### Problem description:
How many separate lines of the data contain "pomocí"? Give the count and nothing else.

(Stored data entries)
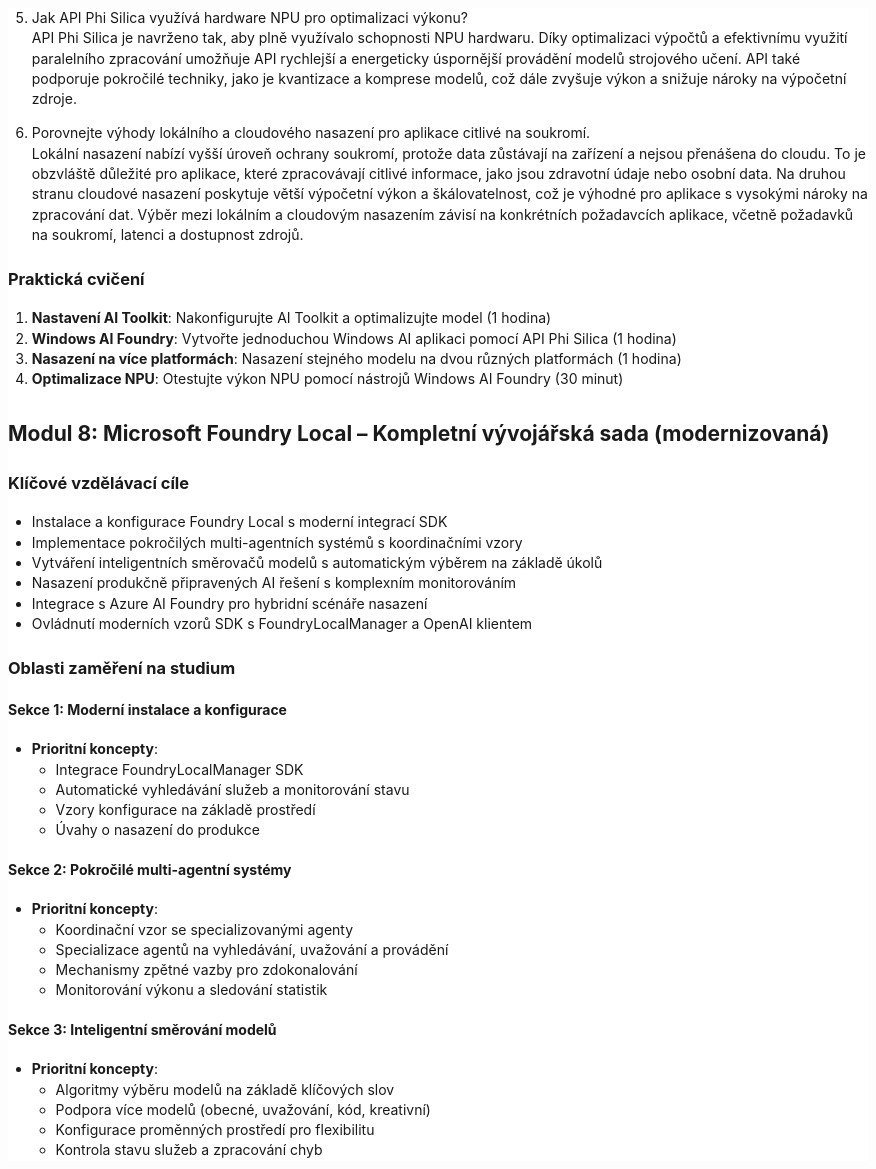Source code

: 5. Jak API Phi Silica využívá hardware NPU pro optimalizaci výkonu?  
API Phi Silica je navrženo tak, aby plně využívalo schopnosti NPU hardwaru. Díky optimalizaci výpočtů a efektivnímu využití paralelního zpracování umožňuje API rychlejší a energeticky úspornější provádění modelů strojového učení. API také podporuje pokročilé techniky, jako je kvantizace a komprese modelů, což dále zvyšuje výkon a snižuje nároky na výpočetní zdroje.

6. Porovnejte výhody lokálního a cloudového nasazení pro aplikace citlivé na soukromí.  
Lokální nasazení nabízí vyšší úroveň ochrany soukromí, protože data zůstávají na zařízení a nejsou přenášena do cloudu. To je obzvláště důležité pro aplikace, které zpracovávají citlivé informace, jako jsou zdravotní údaje nebo osobní data. Na druhou stranu cloudové nasazení poskytuje větší výpočetní výkon a škálovatelnost, což je výhodné pro aplikace s vysokými nároky na zpracování dat. Výběr mezi lokálním a cloudovým nasazením závisí na konkrétních požadavcích aplikace, včetně požadavků na soukromí, latenci a dostupnost zdrojů.

### Praktická cvičení

1. **Nastavení AI Toolkit**: Nakonfigurujte AI Toolkit a optimalizujte model (1 hodina)  
2. **Windows AI Foundry**: Vytvořte jednoduchou Windows AI aplikaci pomocí API Phi Silica (1 hodina)  
3. **Nasazení na více platformách**: Nasazení stejného modelu na dvou různých platformách (1 hodina)  
4. **Optimalizace NPU**: Otestujte výkon NPU pomocí nástrojů Windows AI Foundry (30 minut)  

## Modul 8: Microsoft Foundry Local – Kompletní vývojářská sada (modernizovaná)

### Klíčové vzdělávací cíle

- Instalace a konfigurace Foundry Local s moderní integrací SDK  
- Implementace pokročilých multi-agentních systémů s koordinačními vzory  
- Vytváření inteligentních směrovačů modelů s automatickým výběrem na základě úkolů  
- Nasazení produkčně připravených AI řešení s komplexním monitorováním  
- Integrace s Azure AI Foundry pro hybridní scénáře nasazení  
- Ovládnutí moderních vzorů SDK s FoundryLocalManager a OpenAI klientem  

### Oblasti zaměření na studium

#### Sekce 1: Moderní instalace a konfigurace  
- **Prioritní koncepty**:  
  - Integrace FoundryLocalManager SDK  
  - Automatické vyhledávání služeb a monitorování stavu  
  - Vzory konfigurace na základě prostředí  
  - Úvahy o nasazení do produkce  

#### Sekce 2: Pokročilé multi-agentní systémy  
- **Prioritní koncepty**:  
  - Koordinační vzor se specializovanými agenty  
  - Specializace agentů na vyhledávání, uvažování a provádění  
  - Mechanismy zpětné vazby pro zdokonalování  
  - Monitorování výkonu a sledování statistik  

#### Sekce 3: Inteligentní směrování modelů  
- **Prioritní koncepty**:  
  - Algoritmy výběru modelů na základě klíčových slov  
  - Podpora více modelů (obecné, uvažování, kód, kreativní)  
  - Konfigurace proměnných prostředí pro flexibilitu  
  - Kontrola stavu služeb a zpracování chyb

### Response area:
2